Les cours pivots ont été établis à un euro respectivement pour 1,95583 lev et 7,53450 kunas. Pour rester dans le MCE II, la Bulgarie devra donc maintenir la valeur de sa monnaie à ± 15 % de 1,95583, soit entre 1,66246 et 2,24920 levs.

La notion de convergence est apparue, en Europe, lors de la signature du Traité de Maastricht en 1992. Chaque pays désireux d’intégrer la zone euro doit, depuis lors, respecter des « critères de convergence », définis de manière à assurer une certaine homogénéité entre les différents pays voués à participer à une zone monétaire unique, dans laquelle une seule politique monétaire est possible. La convergence entre les économies permet ainsi de réduire le risque de voir se développer les stratégies de « passager clandestin », dans lesquelles un pays pourrait être tenté de laisser ses déficits, public et extérieur, se creuser, sans avoir à se soucier des niveaux du taux de change et des taux d’intérêt.
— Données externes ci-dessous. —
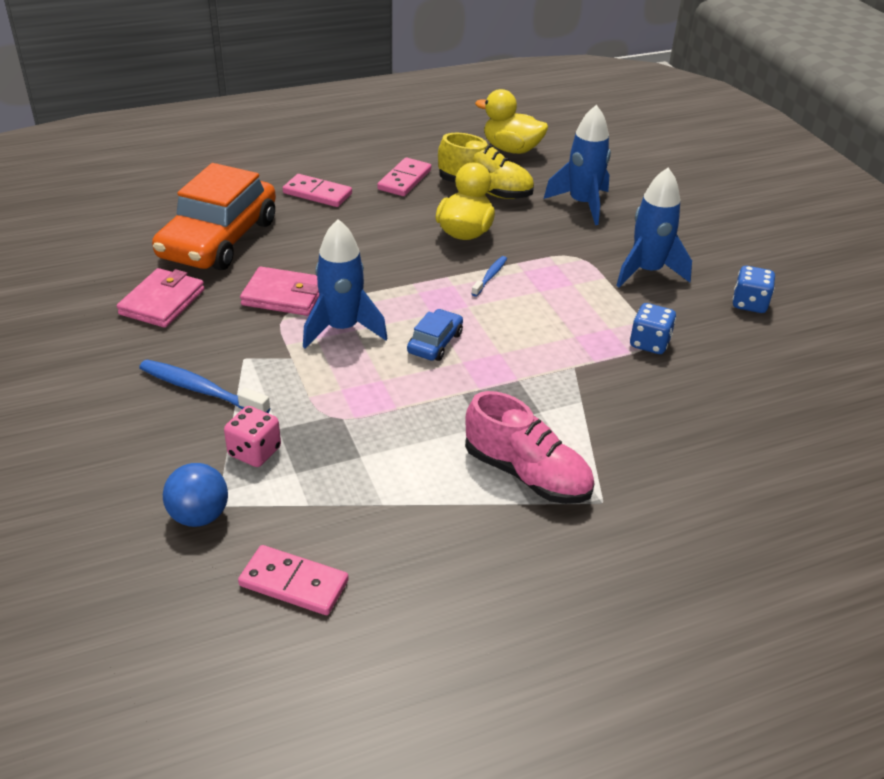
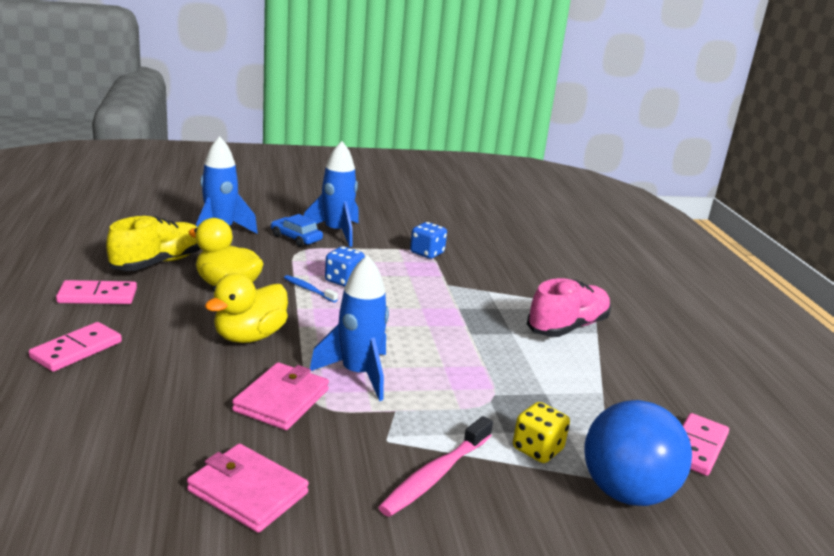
camera: 80 degrees left, 15 degrees down
(199, 516) = (626, 492): blue ball -> blue ball, size x1.63
(200, 390) = (435, 475): blue toothbrush -> pink toothbrush
(219, 239) = (126, 432): orange car -> none
(254, 452) = (537, 449): pink dice -> yellow dice
(404, 180) = (97, 296): pink domino -> pink domino turned 45 degrees counterclockwise
(435, 343) = (397, 332): blue car -> blue car (296, 238)
(511, 149) = (92, 236): yellow duck -> yellow duck (249, 336)
(749, 304) = (393, 213): blue dice -> blue dice (343, 280)

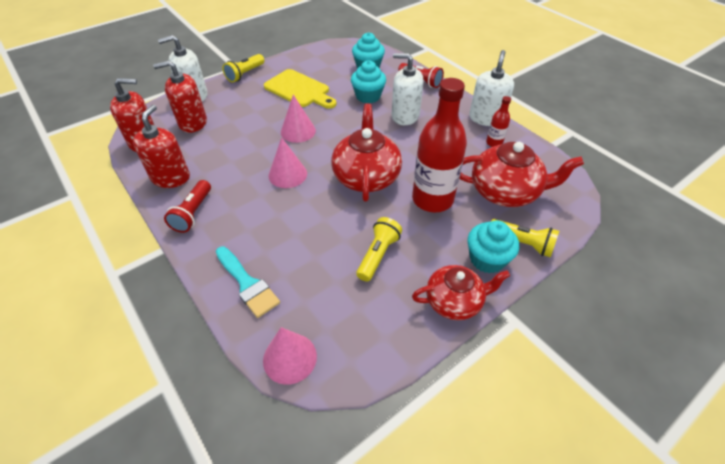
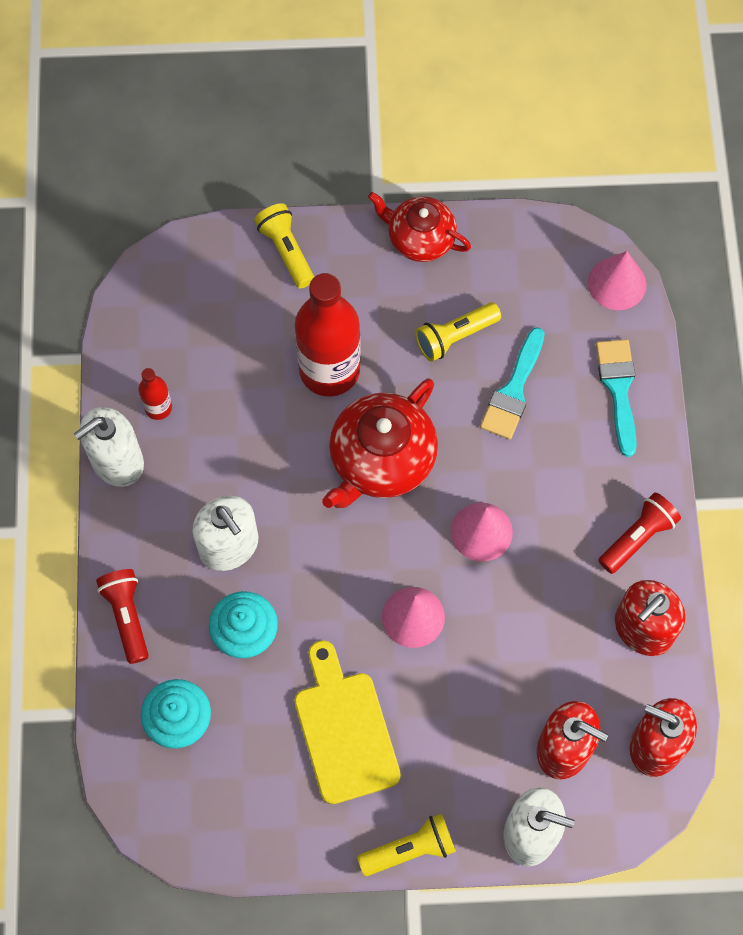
camera: 145 degrees left, 20 degrees up
(318, 246) = (513, 390): none -> turquoise brush
(487, 259) = (343, 258): turquoise cupcake -> none
(505, 192) = (231, 324): red teapot -> none

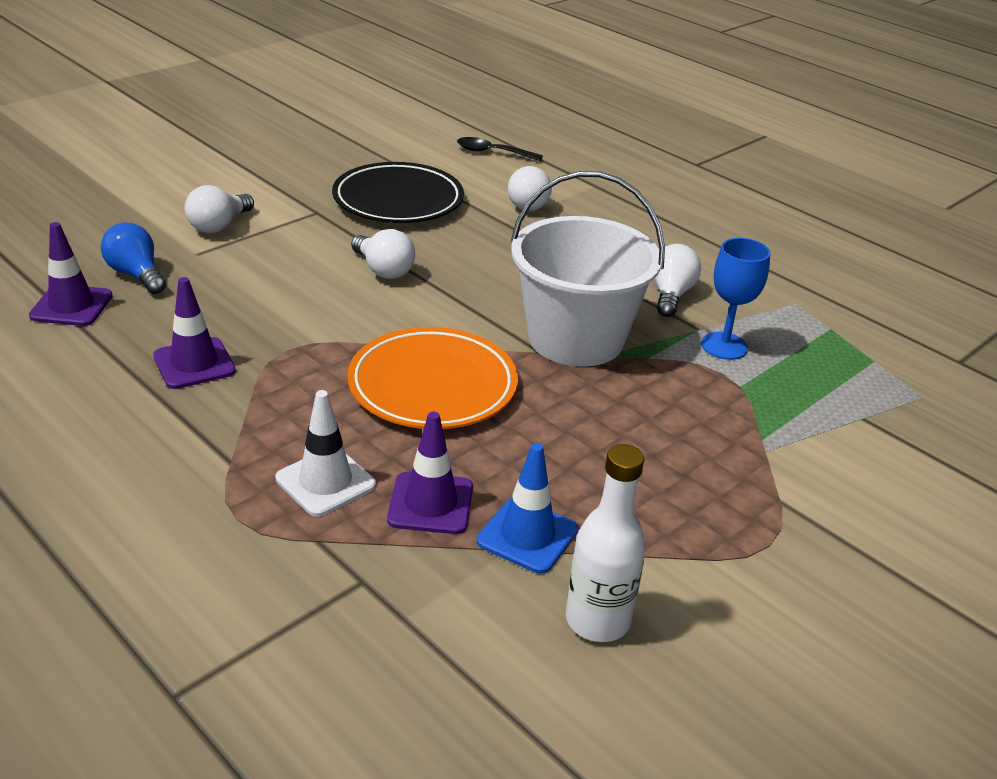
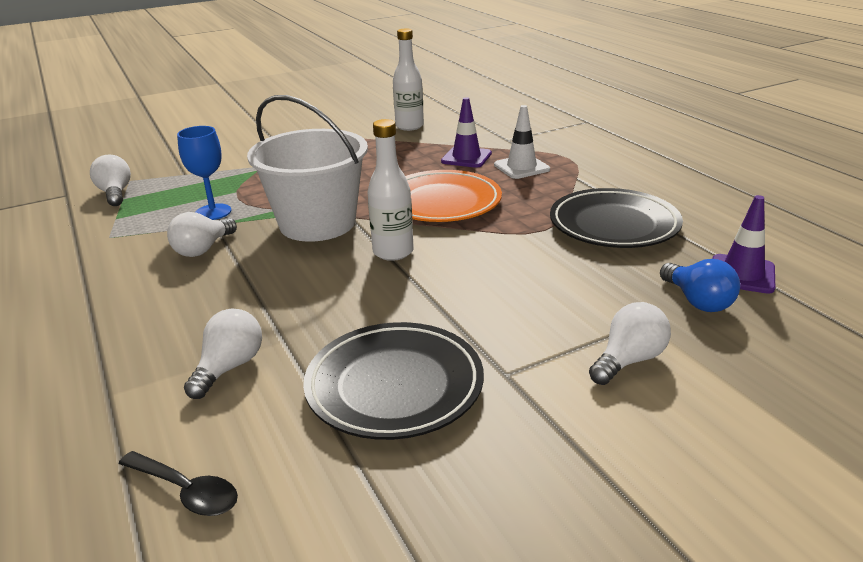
camera: 160 degrees left, 5 degrees down
(194, 363) = (614, 225): purple traffic cone -> black plate
(383, 270) = (447, 289): white light bulb -> white light bulb (115, 193)
(459, 306) = (393, 252): none -> white bottle
(527, 535) = (423, 146): blue traffic cone -> none

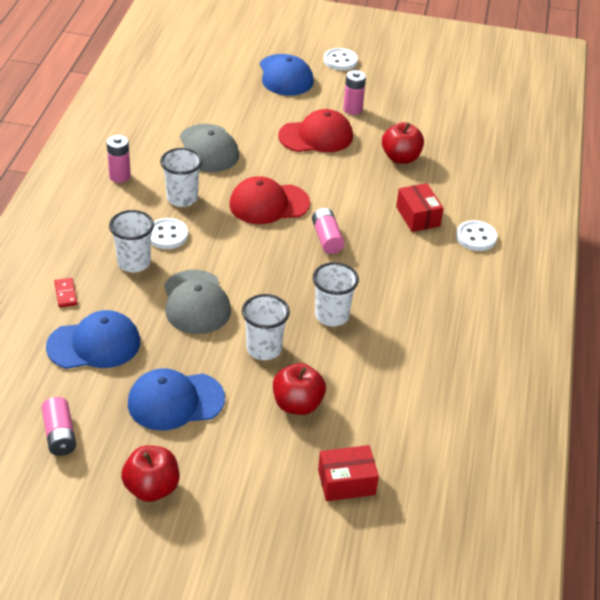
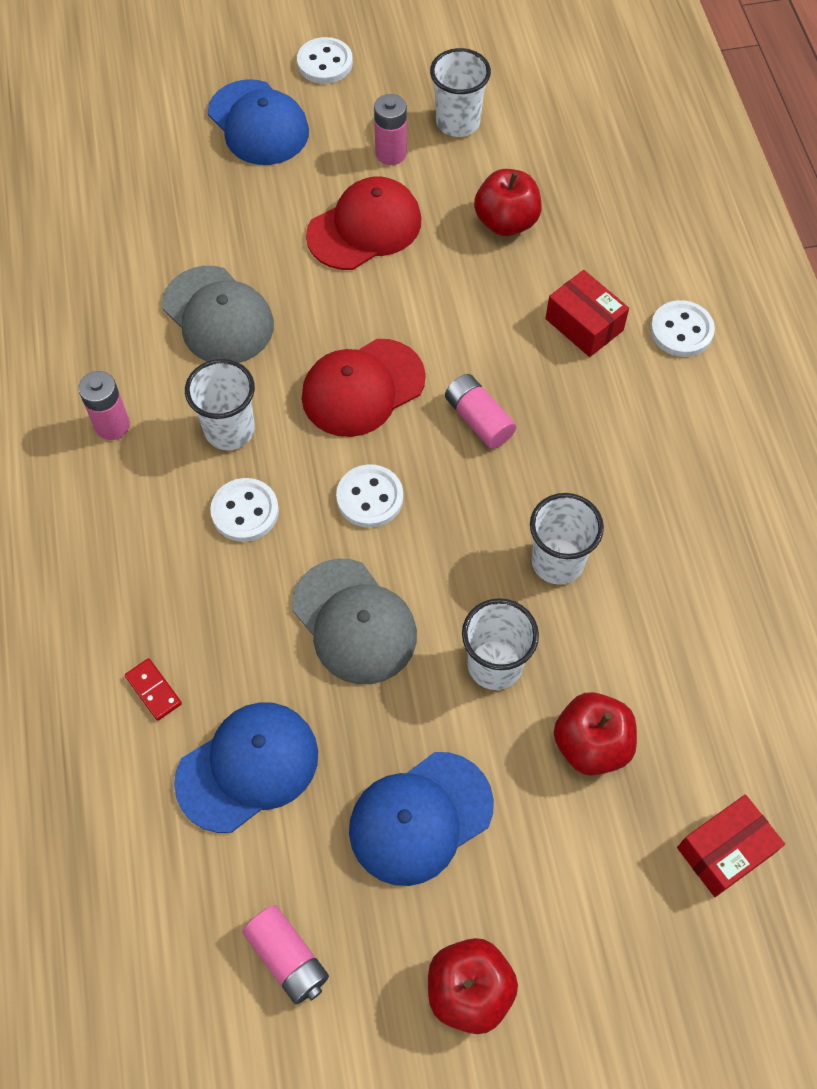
camera: 20 degrees left, 20 degrees up
(134, 263) = (223, 586): white cup -> white cup (458, 122)
(241, 252) = (370, 498): none -> white button

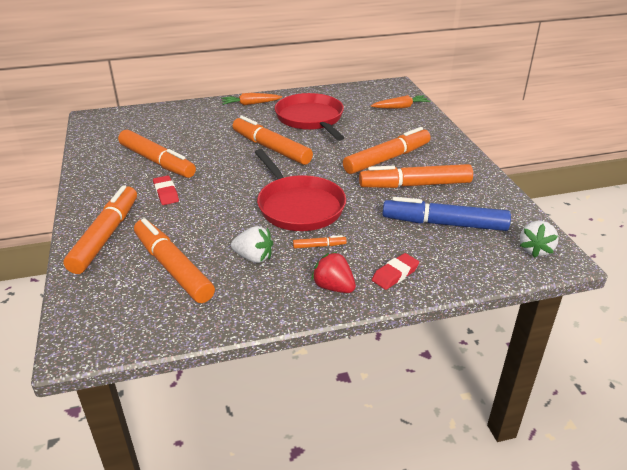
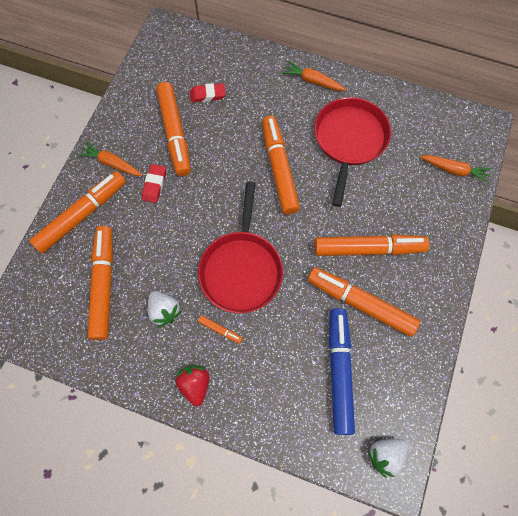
camera: 35 degrees right, 35 degrees up
(109, 197) = (112, 163): none -> orange carrot
(395, 274) = (249, 402): red eraser -> red eraser (208, 95)
(444, 224) = (339, 371): blue marker -> blue marker turned 45 degrees clockwise

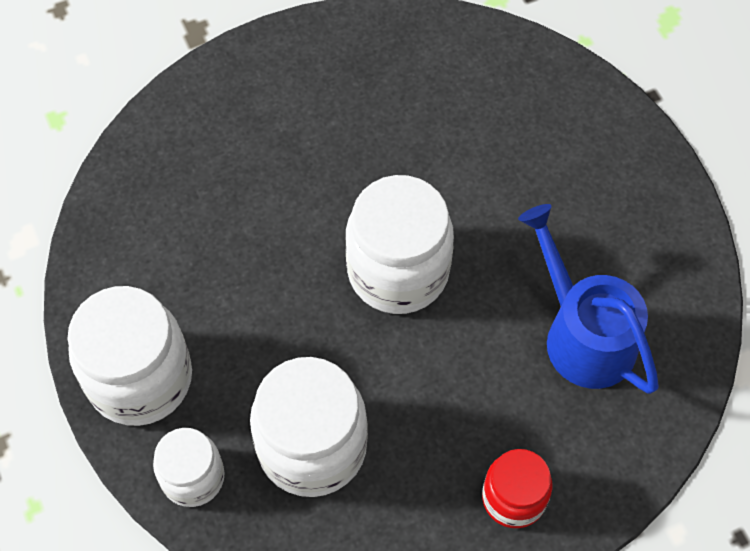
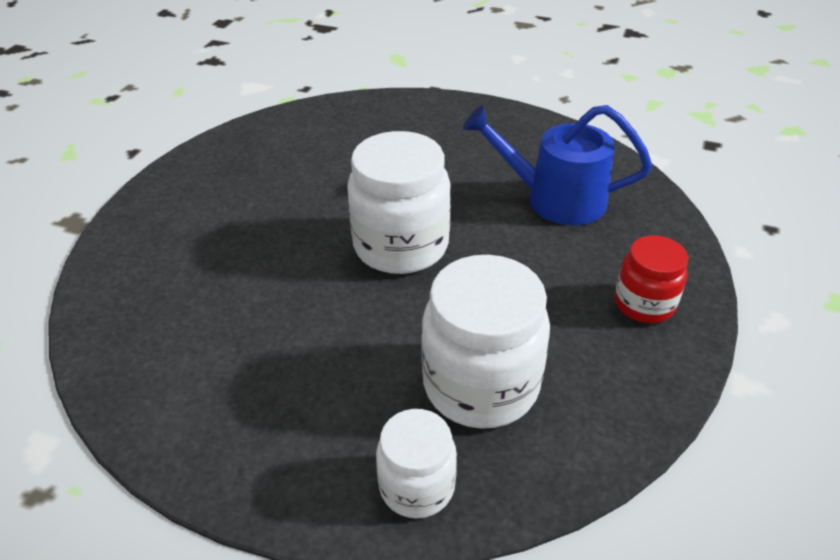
camera: 45 degrees left, 20 degrees down
(140, 379) = (281, 456): white jar -> none

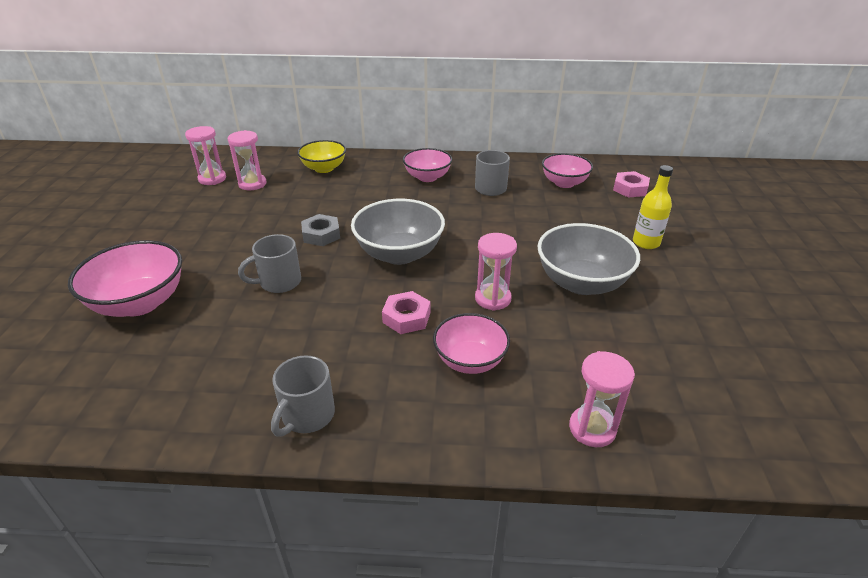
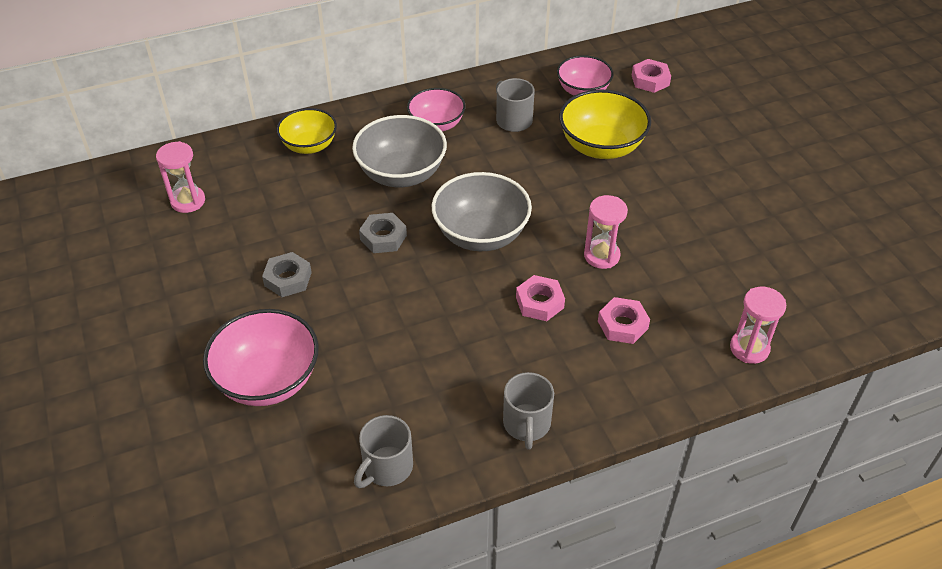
camera: 25 degrees left, 10 degrees up
(226, 241) = (288, 279): none -> grey nut
(252, 184) = (244, 194): pink hourglass -> none
(279, 282) = (389, 308): grey mug -> grey mug (386, 467)
(470, 360) = (622, 325): pink bowl -> pink nut
(552, 221) = (601, 147): none -> yellow bowl
(581, 283) = (667, 212): grey bowl -> grey bowl (401, 174)
(646, 242) = (698, 146): yellow bottle -> none

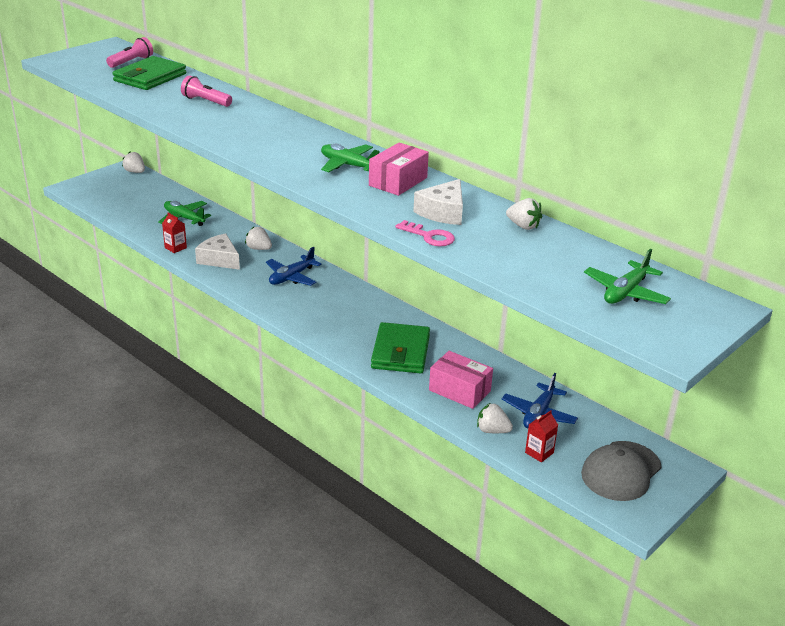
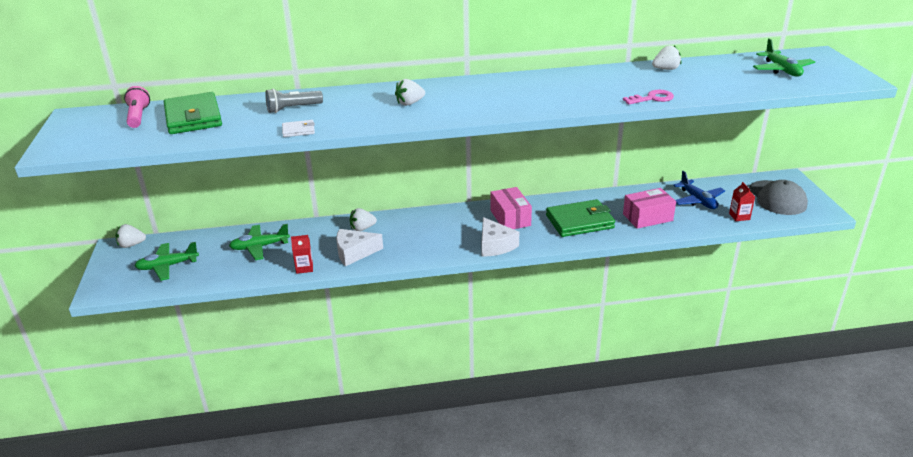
camera: 50 degrees left, 0 degrees up
(169, 116) = (298, 130): none -> white wallet
(206, 101) = (293, 109): pink flashlight -> grey flashlight
(291, 277) = (425, 229): blue plane -> none
(348, 165) = (503, 91): green plane -> green plane (167, 266)
(398, 181) = (552, 84): pink box -> pink box (510, 218)
(401, 352) = (579, 221): green wallet -> green wallet turned 60 degrees counterclockwise
(443, 212) = (619, 84): white cheese -> white cheese (495, 245)
(492, 430) = (703, 223): white strawberry -> white strawberry (409, 103)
Les critères de convergence sont des conditions portant sur des indicateurs économiques précis que doivent respecter les pays avant d’effectuer leur entrée dans la zone euro. Les critères définis dans le Traité de Maastricht portent sur le niveau d’inflation, de déficit et de dette publics, du taux de change et du taux d’intérêt à long terme.

 

Encore certains efforts à fournir

 

L’entrée et le maintien dans le mécanisme de change européen est, avec le respect des critères de convergence, la dernière étape avant une entrée dans la zone euro. Cependant, ce processus peut se révéler long et difficile. A l’heure actuelle, tant la Bulgarie, que la Croatie, ne respectent pas certains critères de convergence. Par exemple, selon les estimations de la Direction Générale du Trésor, la dette publique croate devrait représenter, fin 2020, près de 86 % du PIB, bien loin de la limite autorisée dans les traités de 60 % du PIB. De même, le taux d’inflation atteint, en Bulgarie, 2,6 % et dépasse ainsi le seuil autorisé (1,5 point de plus que la moyenne des trois Etats membres ayant la plus faible inflation), autre critère de convergence. La Commission européenne souligne, d’ailleurs, que le faible niveau général des prix en Bulgarie risque d’alimenter une inflation modérée pour les années à venir. En effet, dans cette économie en fort développement, certains secteurs connaissent d’importants gains de productivité. Ces derniers contribuent à l’augmentation des salaires dans l’ensemble de l’économie. Dans ce contexte, les entreprises augmentent les prix afin de rester rentables, ce qui génère de l’inflation.

 

Outre le respect des critères de convergence, la Bulgarie et la Croatie doivent mettre en conformité leur droit financier avec les traités européens, avant de pouvoir entrer dans l’Union économique et monétaire.

En particulier, les deux Banques centrales de ces deux pays, bien qu’indépendantes, ne respectent pas encore la totalité de la législation européenne. Ainsi, l’entrée dans la zone euro de la Bulgarie et de la Croatie n’est pas attendue avant 2023, au plus tôt.